2014-11-24 - 12:36
2015 YILI BÜTÇESİ TBMM PLAN VE BÜTÇE KOMİSYONU'NDA...
TBMM Plan ve Bütçe Komisyonu'nda, Dışişleri Bakanlığı ile Avrupa Birliği Bakanlığı'nın 2015 yılı bütçeleri kabul edildi.
TBMM Plan ve Bütçe Komisyonu'nda, Dışişleri Bakanlığı ile Avrupa Birliği Bakanlığı'nın 2015 yılı bütçesinin görüşülmesine başlandı.

AK Parti Manisa Milletvekili Recai Berber başkanlığındaki komisyonda Dışişleri Bakanlığı, Avrupa Birliği Bakanlığı ve Türk Akreditasyon Kurumu'nun bütçeleri ile Avrupa Birliği Eğitim ve Gençlik Programları Merkezi Başkanlığı'nın Sayıştay raporu görüşülecek.

Dışişleri Bakanı Mevlüt Çavuşoğlu ve Avrupa Birliği Bakanı Volkan Bozkır salona gelişlerinde komisyon üyeleriyle tokalaştılar. Bu sırada Avrupa Birliği Bakanı Bozkır, CHP'li Rıza Türmen, Faruk Loğoğlu ve Osman Korutürk ile kısa süre sohbet etti. Korutürk, Bozkır'ın iki gün önceki doğum gününü kutladı.

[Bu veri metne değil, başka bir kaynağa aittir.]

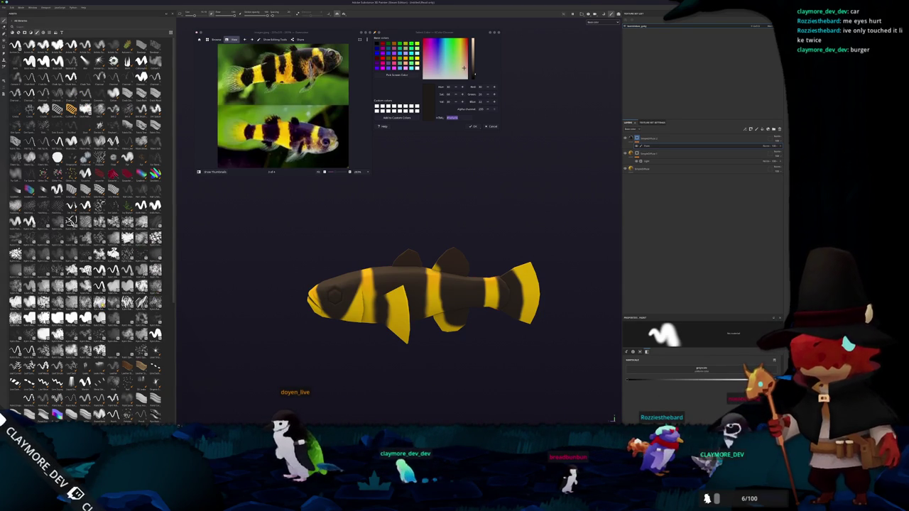
mouse_move(43, 125)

CHP Denizli Milletvekili Adnan Keskin görüşmeler öncesinde usule ilişkin söz alarak, dış politikada önemli gelişmeler yaşandığını belirterek, üyelerin görüşmeler bölümündeki konuşma sürelerinin 20 dakikaya uzatılmasını istedi. Keskin, Edirne Valisi Dursun Şahin'in Büyük Sinagog'a ilişkin açıklamalarını da eleştirerek, Dışişleri Bakanlığı'nın buna gerekli tepkiyi vermediğini savundu. Keskin, Vali Şahin'in görevden alınmasını da talep etti.

Bazı muhalefet partisine mensup milletvekilleri de usül bakımından söz alarak, Dışişleri Bakanlığı ile Avrupa Birliği Bakanlığı bütçelerinin ayrı ayrı oturumlarda görüşüleceğine ilişkin duyuru yapıldığını belirterek, toplantı öncesinde görüşmelerin tek oturumda gerçekleştirilmesi kararı alınmasını eleştirdiler.

Komisyon Başkanı AK Parti Manisa Milletvekili Recai Berber de komisyon üyelerinin talepleri yönünde iki bakanlığa ilişkin görüşmelerin birleştirilmesi kararı alındığını, duyuru konusunda yaşanan gecikmenin de bir daha yaşanmaması için gerekli hassasiyet göstereceklerini söyledi.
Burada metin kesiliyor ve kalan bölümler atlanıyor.